Nos visitó la “hermana muerte” e invitó a Juany, mi suegra, a irse con ella. Juany es una persona a la que identifico con la ternura. No solo me aceptó y me recibió en su familia, sino que me regaló palabras dulces de reconocimiento, actitudes de acogida y acciones de apoyo y solidaridad.
Para mí, la relación con ella fue una experiencia nueva, gratificante y profundamente realizadora. Ha sido mi primera y única suegra, y eso me hizo cuestionar el estereotipo que socialmente se tiene de ese rol. Cada vez estoy más convencido de que a las personas no las define el lugar que ocupan en nuestras vidas, sino su manera de pensar, sentir y actuar. Esto, que parece tan obvio, suele ser olvidado por quienes comprenden las relaciones desde el miedo, los prejuicios o las experiencias de otros. Ella me enseñó que los vínculos se construyen desde la esencia, no desde los moldes sociales que otros han fabricado.

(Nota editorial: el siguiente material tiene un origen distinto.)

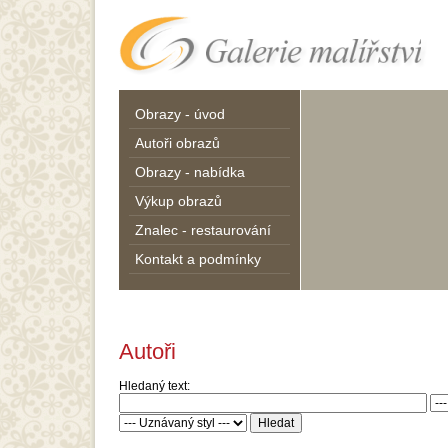
Obrazy - úvod
Autoři obrazů
Obrazy - nabídka
Výkup obrazů
Znalec - restaurování
Kontakt a podmínky
Autoři
Hledaný text: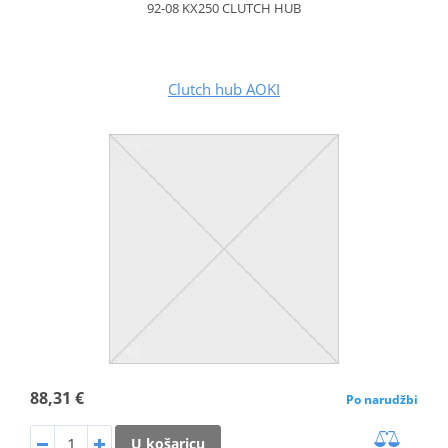
92-08 KX250 CLUTCH HUB
Clutch hub AOKI
88,31 €
Po narudžbi
U košaricu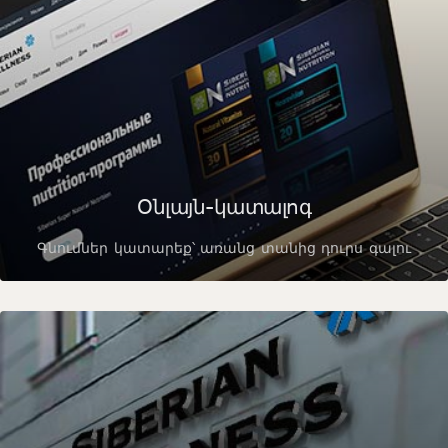
Օնլայն-կատալոգ
Գնումներ կատարեք՝ առանց տանից դուրս գալու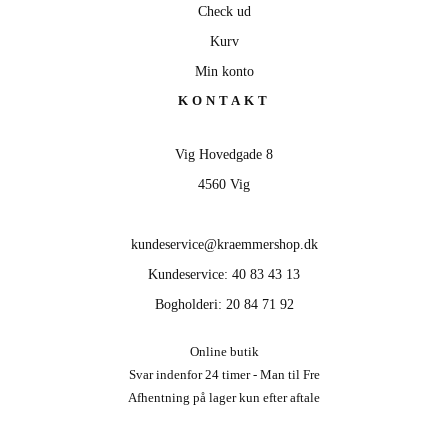
Check ud
Kurv
Min konto
KONTAKT
Vig Hovedgade 8
4560 Vig
kundeservice@kraemmershop.dk
Kundeservice: 40 83 43 13
Bogholderi: 20 84 71 92
Online butik
Svar indenfor 24 timer - Man til Fre
Afhentning på lager kun efter aftale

Su partida definitiva, aunque la comprendemos desde la razón, nos sumerge —en especial a Alcy— en esa montaña rusa emocional del duelo. Mientras el cerebro intenta elaborar un nuevo protocolo para vivir sin ella, sentimos el vacío y se acentúa la ausencia en las acciones cotidianas que solíamos compartir. Es dolor, es tristeza.
También he descubierto una manera distinta de acompañar este proceso. Aquí no se trata de resolver los conflictos interiores de mi esposa ni de llenar sus silencios con mis palabras de consuelo. Solo hay que estar. Estar presente.
No hacen falta discursos de fe, aunque broten con facilidad de mi corazón. Basta con abrazar, acompañar, escuchar y esperar. En el duelo ajeno hay que tener cuidado: nos acostumbramos a clichés que no tocan el alma —“lo siento mucho”, “te acompaño en tu dolor”, “da gracias, ella ya está descansando”— frases bienintencionadas pero que a veces se sienten huecas, sin peso emocional real.
Este tipo de experiencias despiertan mi tanatofobia, que trato de gestionar desde el compromiso de ser feliz en el presente. Porque tengo la certeza existencial de que la mejor manera de honrar a nuestros muertos es siendo felices. Estoy convencido de que, si pueden vernos desde el otro lado de la vida —y espero que así sea—, querrán vernos viviendo con plenitud, no atrapados en la tristeza ni en la angustia.
En el silencio de mi corazón doy gracias por ella: por su vida, por su disciplina, por sus búsquedas existenciales tan audaces, por su entrega, por su capacidad de sacrificio, por su fe, por su amor. Sí. Cierro los ojos y entiendo su existencia como una bendición para mí. Y doy gracias por la ternura que se queda.